Grave concern in China over idea of 1 family plot for burial
THE Chinese government is urging people to bury the ashes of their late family members in only one grave no bigger than 1 sq m to save land but the move has generated polarised opinions, reported Chinese media.
A survey by the Sina news portal showed that 46.2 per cent of about 11,000 people surveyed expressed support for the directive announced by nine ministries last week while 42.2 per cent were against.
Critics find the idea of burying multiple family members in one pit offensive to traditional sensibilities, as in China only married couples are deemed close enough to be interred together.
"Does this mean a woman has to be with his parents-in-law forever so as to be with her husband?" asked commenter Wang Yali in the Rednet news portal.
She also questioned how dire the shortage of land is since even congested Beijing declared last year that there would be space in its 33 public cemeteries for another 50 years.
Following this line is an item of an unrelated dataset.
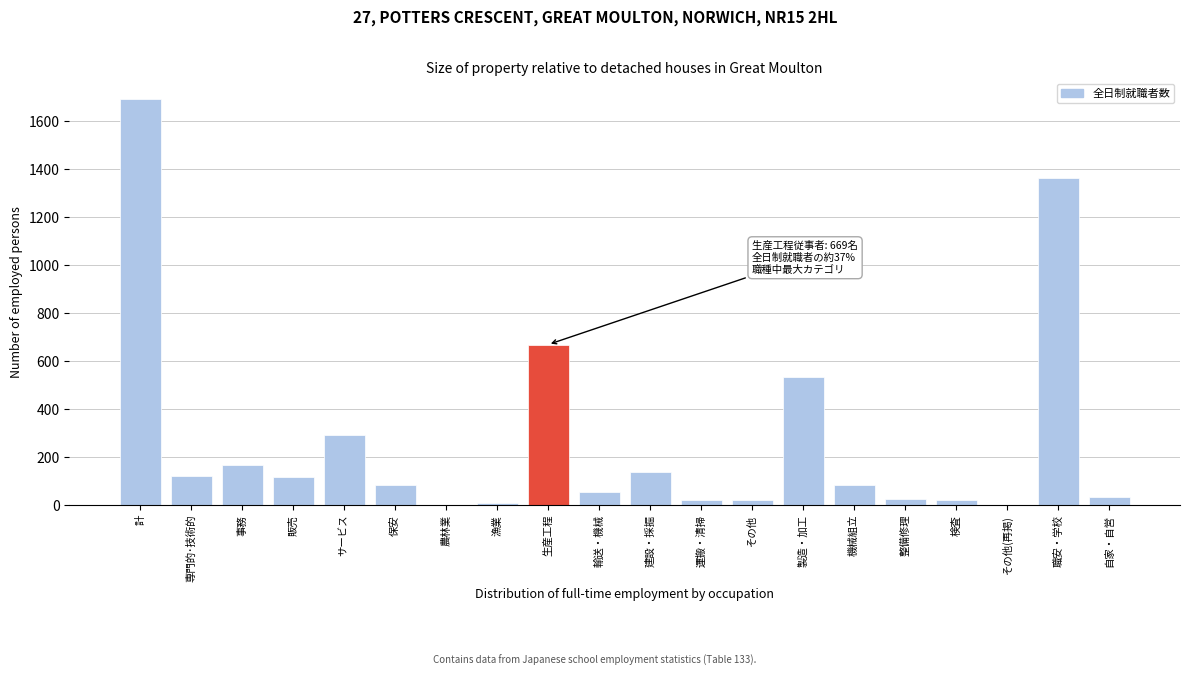

Which category has the highest value across all series?

計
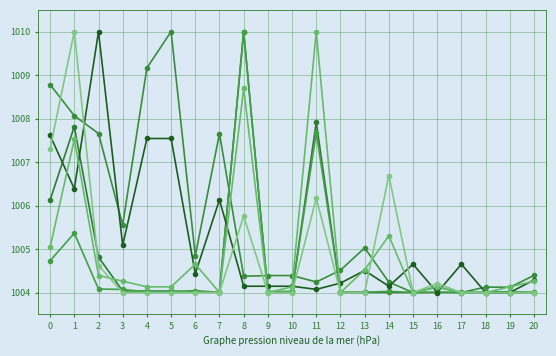

How many lines are shown in the chart?

6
According to Ms Wang, the shortage stems from graveyard operators "hoarding" land to be auctioned off at high prices and it is such market manipulation that should be tackled.
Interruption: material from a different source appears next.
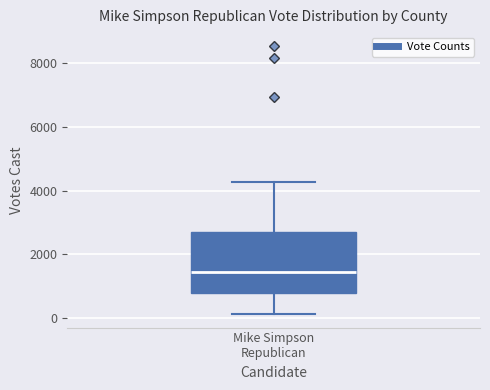

Read this box plot against the y-axis: the position of the median line, the range covered by the box, and the ends of both whiskers. The values are not printed on the chart, so give them approximately, as read against the axis.

median 1400, box 800 to 2600, whiskers 200 to 4200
Another commenter Guo Yuanpeng, writing in Yanzhao Evening Daily, noted that families who had opted for sea, tree, flower bed and lawn burials were generally poor and needed the government subsidies offered for such "ecological" ways of burying.
In such burials, ashes are scattered at sea or interred underground alongside the remains of many others in plots designated for uses such as tree growing or flower planting.
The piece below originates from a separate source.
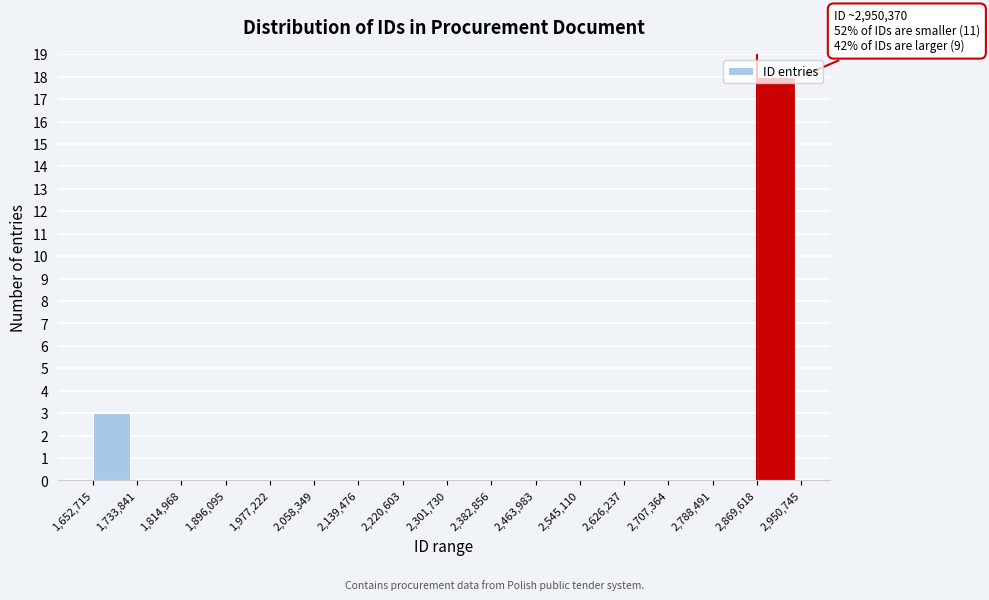

Over which range of the x-axis is the bar tallest?

2,869,618 to 2,950,745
In China, not many families store ashes in columbariums as going to temple is not a widespread practice as in Hong Kong and Taiwan.
"The rich would not mind paying more to have their graves look like a villa," Mr Guo pointed out.
"So, with a directive lacking teeth, we would end up seeing the rich being buried in individual graves and the poor packed into 'collective' ones," he added.
The Beijing Times commented in its editorial that family graves would affect the practice of tomb sweeping as Chinese are not used to worshipping many late kin in one site.
The directive is not a mandatory order but it expects local governments to map out measures to promote the "family burial" method.
Besides suggesting the size of a family grave, it also recommends smaller or no tomb stone and urns that would completely degrade in two years.
The pits must also be deep to take in new "members", added the directive.
Such multi-layer design is already available in some crowded cemeteries in Shanghai, another populous city, reported the Shanghai Morning Post.
"We must know how to utilise what little space we are now left with," said Li Yuzhong, operator of one such cemetery.
Graves in China are to be removed after 20 years, according to the law, but most are maintained beyond that time limit with the payment of fees to cemetery operators.
Supporters of the directive believe the time of "unregulated" burial is over as wasteful use of land would curtail the expansion of cities.
"Ecological burial would never become popular without systematic promotion as well as proper planning and regulation," wrote commenter Shu Tianlie in Beijing Times.
Some newspapers pointed out that cremation was once rejected by most Chinese, but with the top leaders leading by example, it soon became a norm in the country.
Wrote one netizen in Shenzhen's Baoan Daily: "Times are changing and we will soon worship our ancestors on the Internet.
"One family grave whose image we could view at any time when we are in the mood for mourning is a good idea."